I didn’t want to fall in love with him. I didn’t want to fall in love, period . I think it’s the idea of falling. Being tripped up over a person. But I love him in a way that I haven’t before, and more terrifyingly, I don’t know that I will again.
Despite all that’s happened, maybe because of all that happened, we ended up here.
Inexplicably intertwined.
And he needs to know that I know it, too.
"Hey Mack!" I say as I open the door to the museum, the security guard smiles at me the way he has from the first time Will introduced us. ‘Arden is a VIP, take good care of her for me.’
"Hi Ms. Arden… he’s just started a tour… I’m sure you can catch up." I thank him and hurry off towards the galleries. I love it here, of course I do, it’s because he is here.
The warm tenor of his voice reaches me before I see him, and I follow it, much like I did that first day, until I reach the small crowd gathered around one of the contemporary exhibits.
Will is crouched down, eye-level with a tiny critic who can't be more than six, earnestly discussing what appears to be a very serious question. His sleeves are just rolled enough to show the edge of his tattoos begin to peer out from their normal hidden view. His hair is slightly mussed like he's been running his hands through it while thinking, something I know the last few days have only increased.
I slip into the crowd just as he rises back to his full height, all six-foot-something of him commanding attention without even trying.
"Are there any other questions?" he asks, and he actually sounds eager for more. I know why it's so easy to hold his own with his family, because of moments like this, where he actually feels rewarded by what he does. Like he could spend forever sharing this passion of his. And I want to share it with him.
My hand shoots up before I can overthink as the smile split across his face
"Ah, yes, the lady in the back with the suspicious timing and the propensity for challenging my expertise," he teases, eyes flaring with excitement and recognition, playing along as he weaves through the crowd toward me.
"Not a question," I say, my voice remaining steadier than my heartbeat. "A correction, actually."
"It seems you think you know something I don't..." He's close enough now that I can see the flecks of gold in his eyes, the way his mouth twitches like he's fighting back a bigger smile, waiting for the moment to let it free.
"That's probably true in most cases," I admit, earning scattered laughter from our impromptu audience. "But I’m actually here to say, that just this once, you're right."
"And what might that be?"
"That I love you." The words come out stronger than I expect, and I feel stronger for saying them.
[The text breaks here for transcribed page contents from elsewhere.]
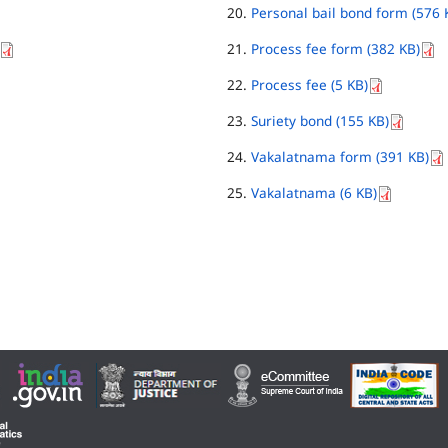
Personal bail bond form (576 
Process fee form (382 KB)
Process fee (5 KB)
Suriety bond (155 KB)
Vakalatnama form (391 KB)
Vakalatnama (6 KB)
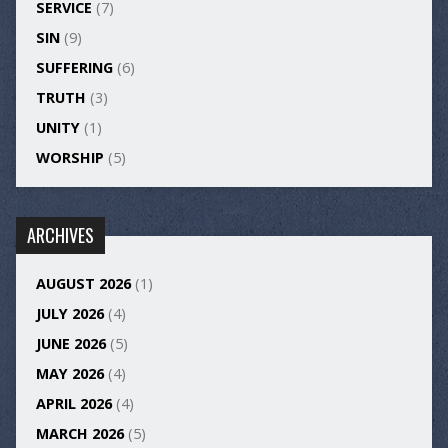
SERVICE
(7)
SIN
(9)
SUFFERING
(6)
TRUTH
(3)
UNITY
(1)
WORSHIP
(5)
ARCHIVES
AUGUST 2026
(1)
JULY 2026
(4)
JUNE 2026
(5)
MAY 2026
(4)
APRIL 2026
(4)
MARCH 2026
(5)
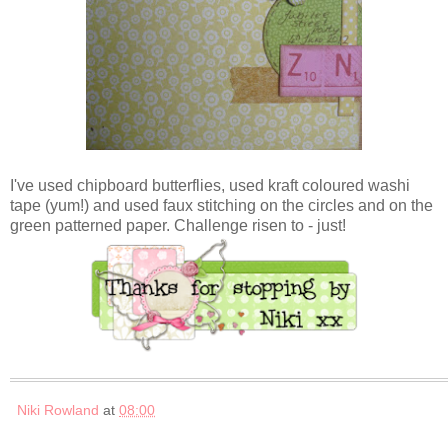
I've used chipboard butterflies, used kraft coloured washi
tape (yum!) and used faux stitching on the circles and on the
green patterned paper. Challenge risen to - just!
Niki Rowland
at
08:00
"Ms. Bancroft," Will says, his voice taking on that professional tour guide tone he uses when he's about to say something decidedly unprofessional, "are you interrupting my carefully planned tour to tell me you love me?"
“Well, you interrupted my carefully planned life to love me, seems only fair. And I'm interrupting your ‘carefully planned tour’ to tell you that Cubism began in 1907, not 1908 like you said." I take a step closer. "But yes, I love you."
"First of all, I said 1907-1908, which is historically accurate," he counters, closing the distance between us. "And second..."
His hands find my waist like they belong there, which they do , and he kisses me as the crowd around us breaks into applause. Because apparently we're that kind of story now, and I can feel his smile against my lips.
"Say it again” his voice is rough with emotion, not quiet, not hushed or bothered who might hear.
“You’re right,” I say as his eyes hold mine.
“Not that…”
“I love you," I speak into his kiss, just for him this time.
"There it is," he says softly, resting his forehead against mine, "the only time I'll ever need to be right."
"Don't get used to it," I warn him, but we both know it's too late. I'm already used to this, to him, to us.